TASK INSTRUCTIONS: Transcribe all the data, leaving each word as it is.

DATA: Begin

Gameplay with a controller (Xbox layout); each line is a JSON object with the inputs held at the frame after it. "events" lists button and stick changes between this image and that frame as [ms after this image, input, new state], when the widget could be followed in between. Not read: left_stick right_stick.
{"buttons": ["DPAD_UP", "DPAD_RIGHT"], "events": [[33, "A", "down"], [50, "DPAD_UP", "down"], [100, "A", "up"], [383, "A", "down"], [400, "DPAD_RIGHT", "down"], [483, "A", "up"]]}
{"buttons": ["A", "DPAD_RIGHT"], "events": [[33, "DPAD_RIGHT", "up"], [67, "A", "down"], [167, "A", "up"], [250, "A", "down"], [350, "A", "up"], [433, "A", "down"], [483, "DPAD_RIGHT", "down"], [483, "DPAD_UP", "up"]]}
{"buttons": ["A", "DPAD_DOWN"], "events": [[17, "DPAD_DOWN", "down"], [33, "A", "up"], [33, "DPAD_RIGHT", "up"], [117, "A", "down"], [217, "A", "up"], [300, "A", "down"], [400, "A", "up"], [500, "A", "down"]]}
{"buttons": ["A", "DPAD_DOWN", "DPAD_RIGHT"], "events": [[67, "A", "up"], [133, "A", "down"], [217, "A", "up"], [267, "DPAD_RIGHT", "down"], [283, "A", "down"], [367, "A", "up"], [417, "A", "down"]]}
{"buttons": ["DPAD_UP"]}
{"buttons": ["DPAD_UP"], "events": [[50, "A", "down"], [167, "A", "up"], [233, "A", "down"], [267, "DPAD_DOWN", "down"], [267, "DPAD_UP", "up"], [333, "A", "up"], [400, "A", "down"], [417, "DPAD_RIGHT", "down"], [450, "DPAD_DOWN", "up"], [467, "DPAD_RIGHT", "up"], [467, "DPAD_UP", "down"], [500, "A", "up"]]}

DATA: End

ANSWER BOX:
Gameplay with a controller (Xbox layout); each line is a JSON object with the inputs held at the frame after it. "events" lists button and stick changes between this image and that frame as [ms after this image, input, new state], when the widget could be followed in between. Not read: left_stick right_stick.
{"buttons": ["DPAD_UP", "DPAD_RIGHT"], "events": [[33, "A", "down"], [50, "DPAD_UP", "down"], [100, "A", "up"], [383, "A", "down"], [400, "DPAD_RIGHT", "down"], [483, "A", "up"]]}
{"buttons": ["A", "DPAD_RIGHT"], "events": [[33, "DPAD_RIGHT", "up"], [67, "A", "down"], [167, "A", "up"], [250, "A", "down"], [350, "A", "up"], [433, "A", "down"], [483, "DPAD_RIGHT", "down"], [483, "DPAD_UP", "up"]]}
{"buttons": ["A", "DPAD_DOWN"], "events": [[17, "DPAD_DOWN", "down"], [33, "A", "up"], [33, "DPAD_RIGHT", "up"], [117, "A", "down"], [217, "A", "up"], [300, "A", "down"], [400, "A", "up"], [500, "A", "down"]]}
{"buttons": ["A", "DPAD_DOWN", "DPAD_RIGHT"], "events": [[67, "A", "up"], [133, "A", "down"], [217, "A", "up"], [267, "DPAD_RIGHT", "down"], [283, "A", "down"], [367, "A", "up"], [417, "A", "down"]]}
{"buttons": ["DPAD_UP"]}
{"buttons": ["DPAD_UP"], "events": [[50, "A", "down"], [167, "A", "up"], [233, "A", "down"], [267, "DPAD_DOWN", "down"], [267, "DPAD_UP", "up"], [333, "A", "up"], [400, "A", "down"], [417, "DPAD_RIGHT", "down"], [450, "DPAD_DOWN", "up"], [467, "DPAD_RIGHT", "up"], [467, "DPAD_UP", "down"], [500, "A", "up"]]}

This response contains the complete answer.